Growing up in Bloomington, Indiana, K Gordon Murray – son of the local funeral parlour owner – hung around circus performers who camped in the town during the long winters. As a teenager, Murray became a carnival showman, starting with a ‘corn game’ – which British people would recognise as ‘Bingo’ – and slot machine parlours. Helping to recruit carnival and circus folk to be Munchkins in MGM’s ‘The Wizard of Oz’, and assisting Cecil B DeMille to cast ‘The Greatest Show on Earth’ led Murray to move – first to Hollywood and then to Miami, Florida – where he set up a film production company and went into business with one of the pioneers of American exploitation film-making, Kroger Babb.




Famously, Murray imported and dubbed the ‘Santo‘ and ‘Aztec Mummy’ luchador masked wrestling movies from Mexico for the US market. He’s perhaps best know, though, for creating ‘kiddie matinee’ movies. These were films themed around the Christmas holiday season, usually, and shown in afternoons so that parents could off-load their children at a movie theatre for a few hours, in order to get some peace. Murray created this niche business when he imported René Cardona’s Mexican children’s fantasy film ‘Santa Claus‘ which includes an appearance by Satan himself in a confusing Christian allegory which also somehow ropes in Merlin.

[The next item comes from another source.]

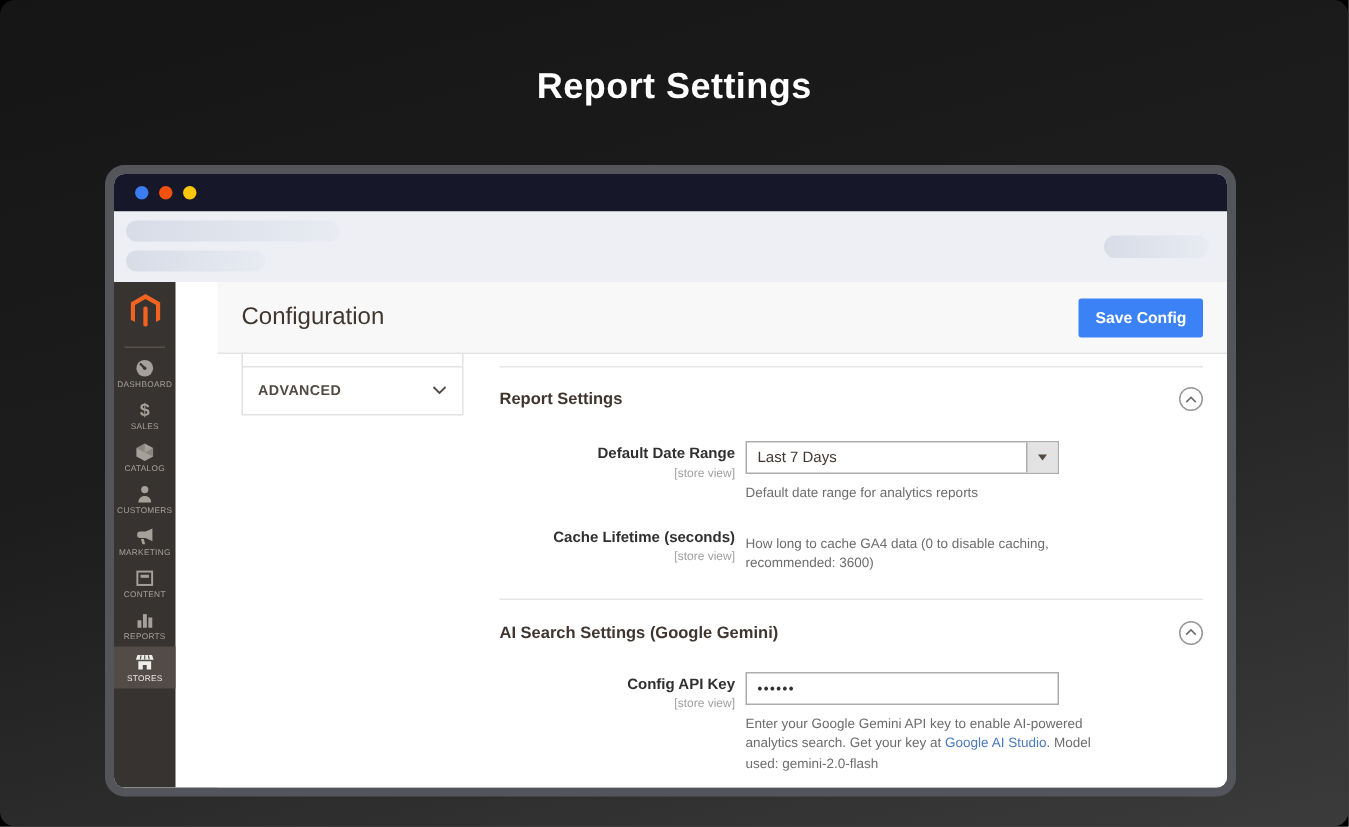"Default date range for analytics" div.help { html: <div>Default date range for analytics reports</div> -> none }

The later American-made ‘Santa Claus Conquers the Martians‘ and Rankin/Bass’s made-for-TV animated movies ‘Rudolph the Red-Nosed Reindeer‘ and ‘Mad Monster Party?‘– which inspired Tim Burton’s ‘The Nightmare Before Christmas’ – owe everything to K Gordon Murray’s lurid Eastmancolor fairy tale films, which were shot South of the Border using copyright-free but familiar characters, decades before ‘Shrek’.



Of the dozens of Mexican movies Murray reworked to entertain bratty American pre-teens in the Sixties, ‘Little Red Riding Hood and Tom Thumb vs. the Monsters’ is by far the strangest translation of the lot. A live action Disney cartoon, made with professional wrestlers in ‘Trick or Treat’ costumes as bad guys, Dracula and Frankenstein find themselves co-existing with fairy tale characters like Tom Thumb and Puss-in-Boots.

Like Universal horror classics, fairy tales based on the Brothers Grimm are already set in an imaginary middle European, mid-19th Century world. Add to this some out of place cactus-lined roads, gigantic Central American muscle men in tiny lederhosen, and surrealist ‘comedy’ – which seems to have strayed in from the Jazz-era, having more to do with Betty Boop animated cartoons, than with Uncle Walt – and the overall result goes beyond being “so bad it’s good” to “so bad you’re not quite sure if you fell asleep and dreamed the entire thing under the influence of Lophophora williamsii, better known as ‘peyote’.”